Exercise details: Setting aside any pictures, reproduce the data exactly.

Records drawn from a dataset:
····················
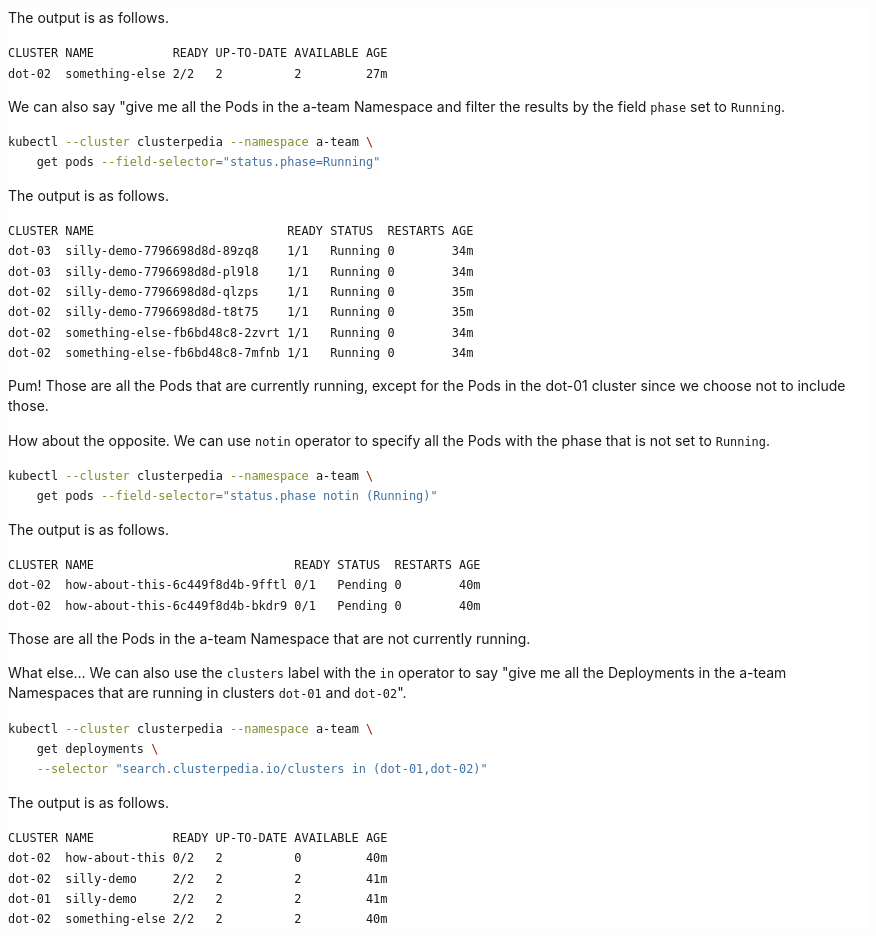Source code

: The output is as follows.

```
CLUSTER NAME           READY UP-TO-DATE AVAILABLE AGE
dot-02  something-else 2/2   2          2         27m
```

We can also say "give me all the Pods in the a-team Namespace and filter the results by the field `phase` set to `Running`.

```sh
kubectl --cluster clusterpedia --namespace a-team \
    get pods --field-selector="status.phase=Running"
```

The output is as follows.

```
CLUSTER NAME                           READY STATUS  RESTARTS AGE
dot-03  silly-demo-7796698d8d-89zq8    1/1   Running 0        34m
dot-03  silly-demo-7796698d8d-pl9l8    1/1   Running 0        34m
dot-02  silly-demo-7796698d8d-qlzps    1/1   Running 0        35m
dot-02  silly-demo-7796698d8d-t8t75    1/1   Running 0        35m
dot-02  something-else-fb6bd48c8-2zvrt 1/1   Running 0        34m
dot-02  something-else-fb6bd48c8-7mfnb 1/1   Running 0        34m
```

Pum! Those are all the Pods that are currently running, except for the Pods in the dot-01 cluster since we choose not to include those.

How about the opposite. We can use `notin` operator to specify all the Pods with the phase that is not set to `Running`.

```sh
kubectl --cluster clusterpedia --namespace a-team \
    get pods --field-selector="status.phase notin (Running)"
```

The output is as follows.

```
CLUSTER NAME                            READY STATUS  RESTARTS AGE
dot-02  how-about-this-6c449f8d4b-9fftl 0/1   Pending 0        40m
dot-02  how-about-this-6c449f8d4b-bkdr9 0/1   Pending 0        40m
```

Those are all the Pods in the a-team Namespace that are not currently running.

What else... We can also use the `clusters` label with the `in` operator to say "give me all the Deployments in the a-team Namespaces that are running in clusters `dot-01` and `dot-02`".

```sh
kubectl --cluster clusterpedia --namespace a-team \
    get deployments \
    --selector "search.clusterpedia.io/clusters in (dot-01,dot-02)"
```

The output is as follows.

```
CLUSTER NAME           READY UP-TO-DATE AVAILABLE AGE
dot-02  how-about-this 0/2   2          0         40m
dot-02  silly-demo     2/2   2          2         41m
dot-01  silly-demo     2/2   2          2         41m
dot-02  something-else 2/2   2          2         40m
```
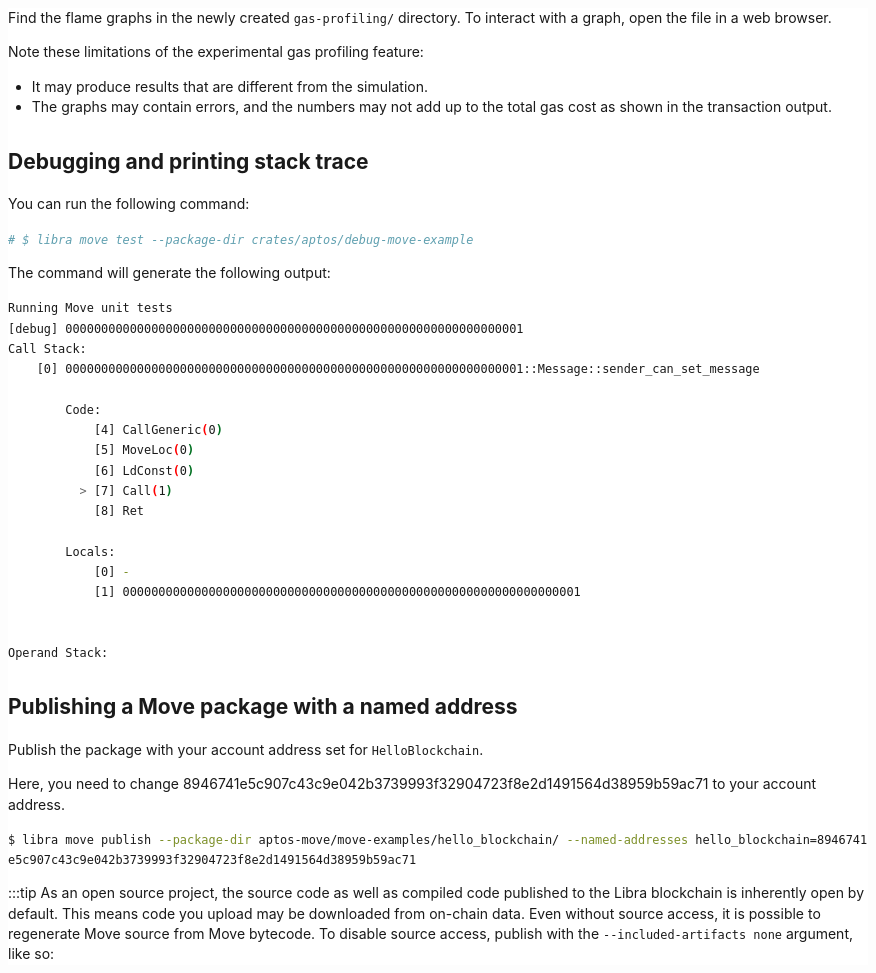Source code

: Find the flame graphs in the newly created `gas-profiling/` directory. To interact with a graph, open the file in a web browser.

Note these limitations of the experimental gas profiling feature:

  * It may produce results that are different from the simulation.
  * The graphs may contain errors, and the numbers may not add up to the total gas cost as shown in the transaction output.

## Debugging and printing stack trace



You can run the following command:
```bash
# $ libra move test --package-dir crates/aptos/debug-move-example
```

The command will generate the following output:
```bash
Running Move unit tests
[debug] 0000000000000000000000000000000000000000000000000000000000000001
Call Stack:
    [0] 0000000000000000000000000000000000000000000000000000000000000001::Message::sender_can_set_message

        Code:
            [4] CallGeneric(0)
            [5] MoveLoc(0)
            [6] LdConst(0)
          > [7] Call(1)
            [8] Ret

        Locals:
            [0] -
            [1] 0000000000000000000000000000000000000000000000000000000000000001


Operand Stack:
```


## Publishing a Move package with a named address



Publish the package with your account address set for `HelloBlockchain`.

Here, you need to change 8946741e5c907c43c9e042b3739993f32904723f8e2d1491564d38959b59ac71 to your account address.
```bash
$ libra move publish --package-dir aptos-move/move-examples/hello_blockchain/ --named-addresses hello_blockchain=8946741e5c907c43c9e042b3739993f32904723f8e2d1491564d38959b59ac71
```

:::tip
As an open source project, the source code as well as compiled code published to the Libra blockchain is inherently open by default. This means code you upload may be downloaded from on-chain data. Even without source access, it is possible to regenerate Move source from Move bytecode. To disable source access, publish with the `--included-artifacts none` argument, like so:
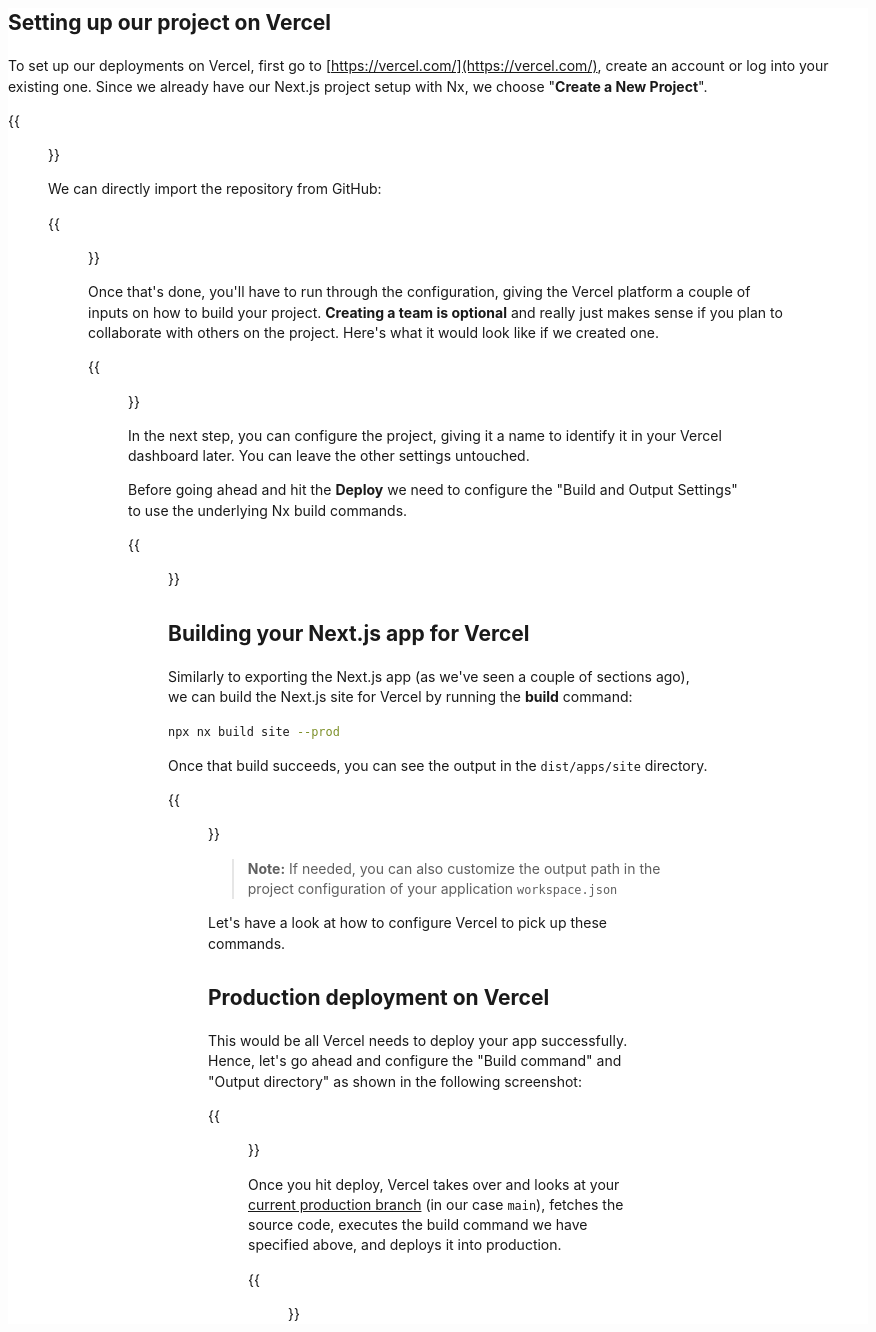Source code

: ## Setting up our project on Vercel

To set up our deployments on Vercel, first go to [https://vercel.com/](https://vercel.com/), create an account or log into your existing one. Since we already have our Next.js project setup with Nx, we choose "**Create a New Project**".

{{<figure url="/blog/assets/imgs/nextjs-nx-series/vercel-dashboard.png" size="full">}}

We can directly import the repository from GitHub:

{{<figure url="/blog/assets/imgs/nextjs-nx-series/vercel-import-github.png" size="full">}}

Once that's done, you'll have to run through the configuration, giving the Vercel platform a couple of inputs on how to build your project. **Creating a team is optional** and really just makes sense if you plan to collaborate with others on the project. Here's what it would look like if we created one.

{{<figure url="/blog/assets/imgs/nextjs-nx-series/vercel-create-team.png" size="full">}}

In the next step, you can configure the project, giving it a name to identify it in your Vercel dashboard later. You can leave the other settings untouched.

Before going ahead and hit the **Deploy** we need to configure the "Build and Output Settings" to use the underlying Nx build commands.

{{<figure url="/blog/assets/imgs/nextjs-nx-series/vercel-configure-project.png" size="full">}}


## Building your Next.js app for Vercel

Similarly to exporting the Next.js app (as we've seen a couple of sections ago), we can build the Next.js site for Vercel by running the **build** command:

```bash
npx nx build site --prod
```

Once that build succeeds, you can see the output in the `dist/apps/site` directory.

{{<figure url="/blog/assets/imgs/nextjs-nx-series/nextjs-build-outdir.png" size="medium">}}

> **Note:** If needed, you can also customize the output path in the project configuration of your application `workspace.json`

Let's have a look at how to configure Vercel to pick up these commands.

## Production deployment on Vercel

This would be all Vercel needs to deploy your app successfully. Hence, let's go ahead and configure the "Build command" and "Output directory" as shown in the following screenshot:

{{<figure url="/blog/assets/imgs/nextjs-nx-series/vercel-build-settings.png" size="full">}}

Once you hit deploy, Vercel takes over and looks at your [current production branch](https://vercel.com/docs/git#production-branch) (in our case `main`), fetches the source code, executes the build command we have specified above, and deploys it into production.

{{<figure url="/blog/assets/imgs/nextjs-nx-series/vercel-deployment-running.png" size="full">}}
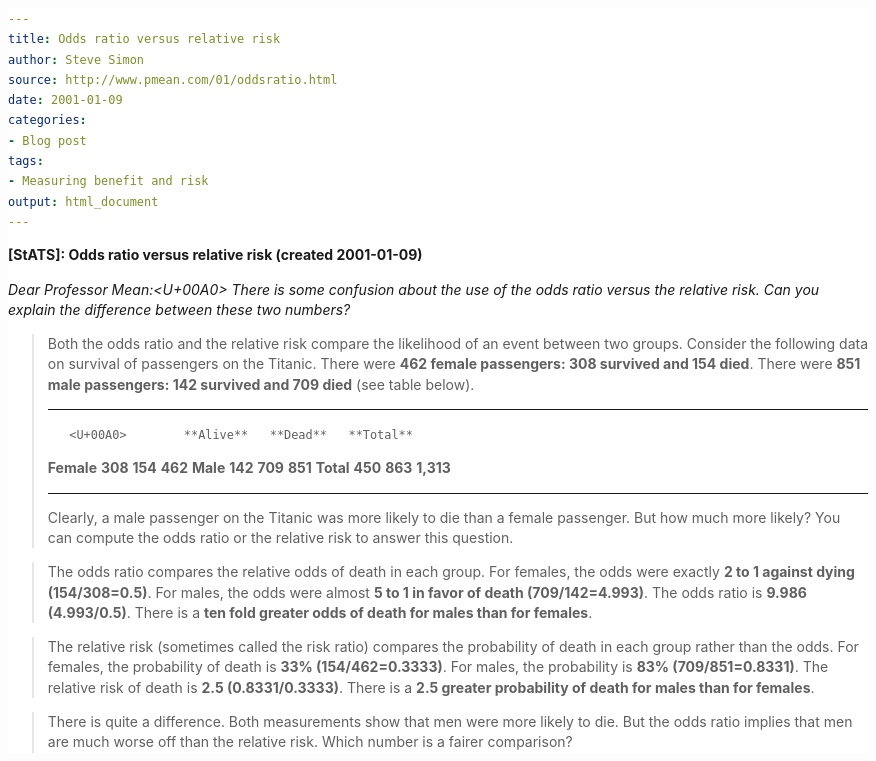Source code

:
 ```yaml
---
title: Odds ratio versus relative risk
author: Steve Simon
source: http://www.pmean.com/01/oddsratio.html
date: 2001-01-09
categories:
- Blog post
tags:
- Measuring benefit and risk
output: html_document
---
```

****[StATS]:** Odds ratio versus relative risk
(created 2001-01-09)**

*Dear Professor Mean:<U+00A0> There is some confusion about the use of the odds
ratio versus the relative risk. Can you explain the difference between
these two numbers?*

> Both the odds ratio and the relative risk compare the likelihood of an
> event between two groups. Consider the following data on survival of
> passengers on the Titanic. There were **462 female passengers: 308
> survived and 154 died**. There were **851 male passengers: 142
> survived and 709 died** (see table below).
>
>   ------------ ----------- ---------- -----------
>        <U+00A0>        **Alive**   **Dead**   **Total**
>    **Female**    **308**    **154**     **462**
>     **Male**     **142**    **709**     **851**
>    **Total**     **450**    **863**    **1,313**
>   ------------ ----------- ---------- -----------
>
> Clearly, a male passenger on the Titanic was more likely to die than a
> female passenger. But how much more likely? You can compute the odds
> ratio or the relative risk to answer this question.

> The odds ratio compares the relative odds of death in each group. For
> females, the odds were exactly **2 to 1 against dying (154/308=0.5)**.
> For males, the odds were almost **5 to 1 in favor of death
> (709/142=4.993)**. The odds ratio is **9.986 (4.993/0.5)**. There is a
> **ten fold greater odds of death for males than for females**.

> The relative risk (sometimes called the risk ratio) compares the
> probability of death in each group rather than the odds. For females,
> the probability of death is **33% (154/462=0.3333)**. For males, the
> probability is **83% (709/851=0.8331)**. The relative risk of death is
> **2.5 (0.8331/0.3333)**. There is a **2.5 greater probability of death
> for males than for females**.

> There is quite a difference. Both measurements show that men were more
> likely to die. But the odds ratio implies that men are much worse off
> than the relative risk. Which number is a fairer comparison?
····················
Written answer:
Source code

: The output is as follows.

```
CLUSTER NAME           READY UP-TO-DATE AVAILABLE AGE
dot-02  something-else 2/2   2          2         27m
```

We can also say "give me all the Pods in the a-team Namespace and filter the results by the field `phase` set to `Running`.

```sh
kubectl --cluster clusterpedia --namespace a-team \
    get pods --field-selector="status.phase=Running"
```

The output is as follows.

```
CLUSTER NAME                           READY STATUS  RESTARTS AGE
dot-03  silly-demo-7796698d8d-89zq8    1/1   Running 0        34m
dot-03  silly-demo-7796698d8d-pl9l8    1/1   Running 0        34m
dot-02  silly-demo-7796698d8d-qlzps    1/1   Running 0        35m
dot-02  silly-demo-7796698d8d-t8t75    1/1   Running 0        35m
dot-02  something-else-fb6bd48c8-2zvrt 1/1   Running 0        34m
dot-02  something-else-fb6bd48c8-7mfnb 1/1   Running 0        34m
```

Pum! Those are all the Pods that are currently running, except for the Pods in the dot-01 cluster since we choose not to include those.

How about the opposite. We can use `notin` operator to specify all the Pods with the phase that is not set to `Running`.

```sh
kubectl --cluster clusterpedia --namespace a-team \
    get pods --field-selector="status.phase notin (Running)"
```

The output is as follows.

```
CLUSTER NAME                            READY STATUS  RESTARTS AGE
dot-02  how-about-this-6c449f8d4b-9fftl 0/1   Pending 0        40m
dot-02  how-about-this-6c449f8d4b-bkdr9 0/1   Pending 0        40m
```

Those are all the Pods in the a-team Namespace that are not currently running.

What else... We can also use the `clusters` label with the `in` operator to say "give me all the Deployments in the a-team Namespaces that are running in clusters `dot-01` and `dot-02`".

```sh
kubectl --cluster clusterpedia --namespace a-team \
    get deployments \
    --selector "search.clusterpedia.io/clusters in (dot-01,dot-02)"
```

The output is as follows.

```
CLUSTER NAME           READY UP-TO-DATE AVAILABLE AGE
dot-02  how-about-this 0/2   2          0         40m
dot-02  silly-demo     2/2   2          2         41m
dot-01  silly-demo     2/2   2          2         41m
dot-02  something-else 2/2   2          2         40m
```
Source code

: Find the flame graphs in the newly created `gas-profiling/` directory. To interact with a graph, open the file in a web browser.

Note these limitations of the experimental gas profiling feature:

  * It may produce results that are different from the simulation.
  * The graphs may contain errors, and the numbers may not add up to the total gas cost as shown in the transaction output.

## Debugging and printing stack trace



You can run the following command:
```bash
# $ libra move test --package-dir crates/aptos/debug-move-example
```

The command will generate the following output:
```bash
Running Move unit tests
[debug] 0000000000000000000000000000000000000000000000000000000000000001
Call Stack:
    [0] 0000000000000000000000000000000000000000000000000000000000000001::Message::sender_can_set_message

        Code:
            [4] CallGeneric(0)
            [5] MoveLoc(0)
            [6] LdConst(0)
          > [7] Call(1)
            [8] Ret

        Locals:
            [0] -
            [1] 0000000000000000000000000000000000000000000000000000000000000001


Operand Stack:
```


## Publishing a Move package with a named address



Publish the package with your account address set for `HelloBlockchain`.

Here, you need to change 8946741e5c907c43c9e042b3739993f32904723f8e2d1491564d38959b59ac71 to your account address.
```bash
$ libra move publish --package-dir aptos-move/move-examples/hello_blockchain/ --named-addresses hello_blockchain=8946741e5c907c43c9e042b3739993f32904723f8e2d1491564d38959b59ac71
```

:::tip
As an open source project, the source code as well as compiled code published to the Libra blockchain is inherently open by default. This means code you upload may be downloaded from on-chain data. Even without source access, it is possible to regenerate Move source from Move bytecode. To disable source access, publish with the `--included-artifacts none` argument, like so:
Source code

: ## Setting up our project on Vercel

To set up our deployments on Vercel, first go to [https://vercel.com/](https://vercel.com/), create an account or log into your existing one. Since we already have our Next.js project setup with Nx, we choose "**Create a New Project**".

{{<figure url="/blog/assets/imgs/nextjs-nx-series/vercel-dashboard.png" size="full">}}

We can directly import the repository from GitHub:

{{<figure url="/blog/assets/imgs/nextjs-nx-series/vercel-import-github.png" size="full">}}

Once that's done, you'll have to run through the configuration, giving the Vercel platform a couple of inputs on how to build your project. **Creating a team is optional** and really just makes sense if you plan to collaborate with others on the project. Here's what it would look like if we created one.

{{<figure url="/blog/assets/imgs/nextjs-nx-series/vercel-create-team.png" size="full">}}

In the next step, you can configure the project, giving it a name to identify it in your Vercel dashboard later. You can leave the other settings untouched.

Before going ahead and hit the **Deploy** we need to configure the "Build and Output Settings" to use the underlying Nx build commands.

{{<figure url="/blog/assets/imgs/nextjs-nx-series/vercel-configure-project.png" size="full">}}


## Building your Next.js app for Vercel

Similarly to exporting the Next.js app (as we've seen a couple of sections ago), we can build the Next.js site for Vercel by running the **build** command:

```bash
npx nx build site --prod
```

Once that build succeeds, you can see the output in the `dist/apps/site` directory.

{{<figure url="/blog/assets/imgs/nextjs-nx-series/nextjs-build-outdir.png" size="medium">}}

> **Note:** If needed, you can also customize the output path in the project configuration of your application `workspace.json`

Let's have a look at how to configure Vercel to pick up these commands.

## Production deployment on Vercel

This would be all Vercel needs to deploy your app successfully. Hence, let's go ahead and configure the "Build command" and "Output directory" as shown in the following screenshot:

{{<figure url="/blog/assets/imgs/nextjs-nx-series/vercel-build-settings.png" size="full">}}

Once you hit deploy, Vercel takes over and looks at your [current production branch](https://vercel.com/docs/git#production-branch) (in our case `main`), fetches the source code, executes the build command we have specified above, and deploys it into production.

{{<figure url="/blog/assets/imgs/nextjs-nx-series/vercel-deployment-running.png" size="full">}}
Source code

:
 ```yaml
---
title: Odds ratio versus relative risk
author: Steve Simon
source: http://www.pmean.com/01/oddsratio.html
date: 2001-01-09
categories:
- Blog post
tags:
- Measuring benefit and risk
output: html_document
---
```

****[StATS]:** Odds ratio versus relative risk
(created 2001-01-09)**

*Dear Professor Mean:<U+00A0> There is some confusion about the use of the odds
ratio versus the relative risk. Can you explain the difference between
these two numbers?*

> Both the odds ratio and the relative risk compare the likelihood of an
> event between two groups. Consider the following data on survival of
> passengers on the Titanic. There were **462 female passengers: 308
> survived and 154 died**. There were **851 male passengers: 142
> survived and 709 died** (see table below).
>
>   ------------ ----------- ---------- -----------
>        <U+00A0>        **Alive**   **Dead**   **Total**
>    **Female**    **308**    **154**     **462**
>     **Male**     **142**    **709**     **851**
>    **Total**     **450**    **863**    **1,313**
>   ------------ ----------- ---------- -----------
>
> Clearly, a male passenger on the Titanic was more likely to die than a
> female passenger. But how much more likely? You can compute the odds
> ratio or the relative risk to answer this question.

> The odds ratio compares the relative odds of death in each group. For
> females, the odds were exactly **2 to 1 against dying (154/308=0.5)**.
> For males, the odds were almost **5 to 1 in favor of death
> (709/142=4.993)**. The odds ratio is **9.986 (4.993/0.5)**. There is a
> **ten fold greater odds of death for males than for females**.

> The relative risk (sometimes called the risk ratio) compares the
> probability of death in each group rather than the odds. For females,
> the probability of death is **33% (154/462=0.3333)**. For males, the
> probability is **83% (709/851=0.8331)**. The relative risk of death is
> **2.5 (0.8331/0.3333)**. There is a **2.5 greater probability of death
> for males than for females**.

> There is quite a difference. Both measurements show that men were more
> likely to die. But the odds ratio implies that men are much worse off
> than the relative risk. Which number is a fairer comparison?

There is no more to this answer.